What he and the other committee members struggled with was a remarkably strong effect by empagliflozin on reducing cardiovascular mortality by a relative 38%, compared with placebo, in more than 7,000 patients with type 2 diabetes selected for their high cardiovascular disease risk. The major sticking point was that the study enrolled patients into a randomized, placebo-controlled trial that was primarily designed to test the drug’s cardiovascular safety and not its efficacy, and where cardiovascular death was not even a prespecified secondary endpoint.

“It’s very hard to go from safety to superiority in one study,” said Peter W.F. Wilson, MD, who voted against the added indication. Like many panel members who voted no, Dr. Wilson said that any claim to preventing cardiovascular mortality with empagliflozin should meet the standard FDA requirement to have consistent results from at least two studies. “This is the first drug in its class [the sodium-glucose cotransporter 2 inhibitors], and we should have a high bar for the quality of the evidence,” said Dr. Wilson, professor of medicine and public health at Emory University in Atlanta.

“There is substantial evidence [to support the mortality claim], but not yet to the extent to put it on the label,” said another voter on the no side, Judith Fradkin, MD, also a temporary committee member and director of the division of diabetes, endocrinology and metabolic diseases at the National Institutes of Health. The data collected so far in favor of the mortality claim “are very compelling, but what I couldn’t get past is my long-standing belief that a positive result to a study’s secondary outcome is hypothesis generating. We need a second study to put this on the label,” Dr. Fradkin said.

That dramatic and highly meaningful clinical effect of empagliflozin on cardiovascular mortality jumped out at the investigators who ran the EMPA-REG OUTCOME trial as well as to many others from the moment the results had their unveiling less than a year ago, at the annual meeting of the European Association for the Study of Diabetes in Stockholm, and in a concurrently published article (N Engl J Med. 2015 Nov 26;373[22]:2117-28).

Mitchel L. Zoler/Frontline Medical News
Dr. Stuart Pocock

The primary efficacy endpoint placed into the EMPA-REG OUTCOME safety trial as the study developed following the 2008 FDA mandate for cardiovascular safety trials for all new hypoglycemic drugs was a three-part, combined-outcome endpoint of cardiovascular death, nonfatal MI, and nonfatal stroke. Although this primary, combined endpoint had a statistically significant but much more modest benefit with a 14% relative risk reduction, compared with placebo, “the benefit was all driven by the reduction in cardiovascular death that had an astonishing P value of less than .0001 with no suggestion of benefit or risk for MI or stroke,” said Stuart Pocock, PhD, professor of medical statistics at the London School of Hygiene and Tropical Medicine who appeared before the committee as a consultant brought in by the applicant, Boehringer Ingelheim.

What to do:
1 > Return the stretch of the empagliflozin article from "The primary efficacy" through "applicant, Boehringer Ingelheim.".
2 > According to the empagliflozin article, by what relative percentage did the drug reduce cardiovascular mortality compared with placebo?
The records come from a source unrelated to the empagliflozin article.

Listed records:
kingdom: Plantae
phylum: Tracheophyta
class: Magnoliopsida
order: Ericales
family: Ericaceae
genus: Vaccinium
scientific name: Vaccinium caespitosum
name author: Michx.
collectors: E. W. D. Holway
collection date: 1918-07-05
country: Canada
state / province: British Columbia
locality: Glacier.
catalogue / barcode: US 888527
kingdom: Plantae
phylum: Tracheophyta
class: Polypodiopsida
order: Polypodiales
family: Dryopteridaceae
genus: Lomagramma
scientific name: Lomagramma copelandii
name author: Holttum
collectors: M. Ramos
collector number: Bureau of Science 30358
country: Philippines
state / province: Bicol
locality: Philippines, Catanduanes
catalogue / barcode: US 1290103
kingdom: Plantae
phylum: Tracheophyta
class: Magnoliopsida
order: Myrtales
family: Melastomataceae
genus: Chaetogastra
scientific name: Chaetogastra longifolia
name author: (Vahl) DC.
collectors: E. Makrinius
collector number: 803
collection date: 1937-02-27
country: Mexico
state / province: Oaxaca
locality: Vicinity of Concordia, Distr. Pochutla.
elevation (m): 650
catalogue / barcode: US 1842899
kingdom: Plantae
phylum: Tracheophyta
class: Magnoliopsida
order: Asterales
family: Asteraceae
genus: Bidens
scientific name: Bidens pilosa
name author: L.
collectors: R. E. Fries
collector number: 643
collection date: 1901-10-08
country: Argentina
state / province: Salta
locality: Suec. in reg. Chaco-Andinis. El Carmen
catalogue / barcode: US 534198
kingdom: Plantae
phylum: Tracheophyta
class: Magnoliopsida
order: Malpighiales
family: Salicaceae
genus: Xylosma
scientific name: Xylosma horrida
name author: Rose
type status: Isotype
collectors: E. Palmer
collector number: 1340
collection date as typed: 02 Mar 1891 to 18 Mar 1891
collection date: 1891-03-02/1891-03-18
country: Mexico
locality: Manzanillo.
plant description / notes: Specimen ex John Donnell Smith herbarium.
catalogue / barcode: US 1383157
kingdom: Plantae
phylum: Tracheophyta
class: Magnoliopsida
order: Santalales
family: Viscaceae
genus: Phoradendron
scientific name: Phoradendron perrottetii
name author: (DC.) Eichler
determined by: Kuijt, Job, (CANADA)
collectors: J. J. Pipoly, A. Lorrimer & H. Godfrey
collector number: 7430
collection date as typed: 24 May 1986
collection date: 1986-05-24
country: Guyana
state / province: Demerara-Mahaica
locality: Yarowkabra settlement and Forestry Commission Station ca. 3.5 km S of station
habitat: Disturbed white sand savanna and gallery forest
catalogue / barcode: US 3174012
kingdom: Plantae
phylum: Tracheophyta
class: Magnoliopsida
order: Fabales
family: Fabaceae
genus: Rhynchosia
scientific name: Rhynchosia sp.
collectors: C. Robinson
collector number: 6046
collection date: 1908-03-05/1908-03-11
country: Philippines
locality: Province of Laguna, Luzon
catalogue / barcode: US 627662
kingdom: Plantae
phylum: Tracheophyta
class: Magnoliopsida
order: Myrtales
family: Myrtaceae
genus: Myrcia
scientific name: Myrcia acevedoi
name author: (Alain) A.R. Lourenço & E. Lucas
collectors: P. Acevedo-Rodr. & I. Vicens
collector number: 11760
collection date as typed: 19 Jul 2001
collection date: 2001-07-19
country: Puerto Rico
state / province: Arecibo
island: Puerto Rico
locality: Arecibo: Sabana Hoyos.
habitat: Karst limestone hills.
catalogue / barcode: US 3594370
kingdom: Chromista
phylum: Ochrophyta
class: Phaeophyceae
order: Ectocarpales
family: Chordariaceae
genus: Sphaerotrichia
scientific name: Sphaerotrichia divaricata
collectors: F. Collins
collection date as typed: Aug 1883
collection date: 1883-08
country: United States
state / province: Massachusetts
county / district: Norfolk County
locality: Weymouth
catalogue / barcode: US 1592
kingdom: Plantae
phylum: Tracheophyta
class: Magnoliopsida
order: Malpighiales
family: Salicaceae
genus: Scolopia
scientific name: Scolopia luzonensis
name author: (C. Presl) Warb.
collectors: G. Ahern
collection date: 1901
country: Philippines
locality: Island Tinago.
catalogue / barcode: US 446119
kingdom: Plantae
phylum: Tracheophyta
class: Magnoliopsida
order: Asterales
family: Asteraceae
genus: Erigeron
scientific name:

Answer list:
1 >
The primary efficacy endpoint placed into the EMPA-REG OUTCOME safety trial as the study developed following the 2008 FDA mandate for cardiovascular safety trials for all new hypoglycemic drugs was a three-part, combined-outcome endpoint of cardiovascular death, nonfatal MI, and nonfatal stroke. Although this primary, combined endpoint had a statistically significant but much more modest benefit with a 14% relative risk reduction, compared with placebo, “the benefit was all driven by the reduction in cardiovascular death that had an astonishing P value of less than .0001 with no suggestion of benefit or risk for MI or stroke,” said Stuart Pocock, PhD, professor of medical statistics at the London School of Hygiene and Tropical Medicine who appeared before the committee as a consultant brought in by the applicant, Boehringer Ingelheim.

2 > 38%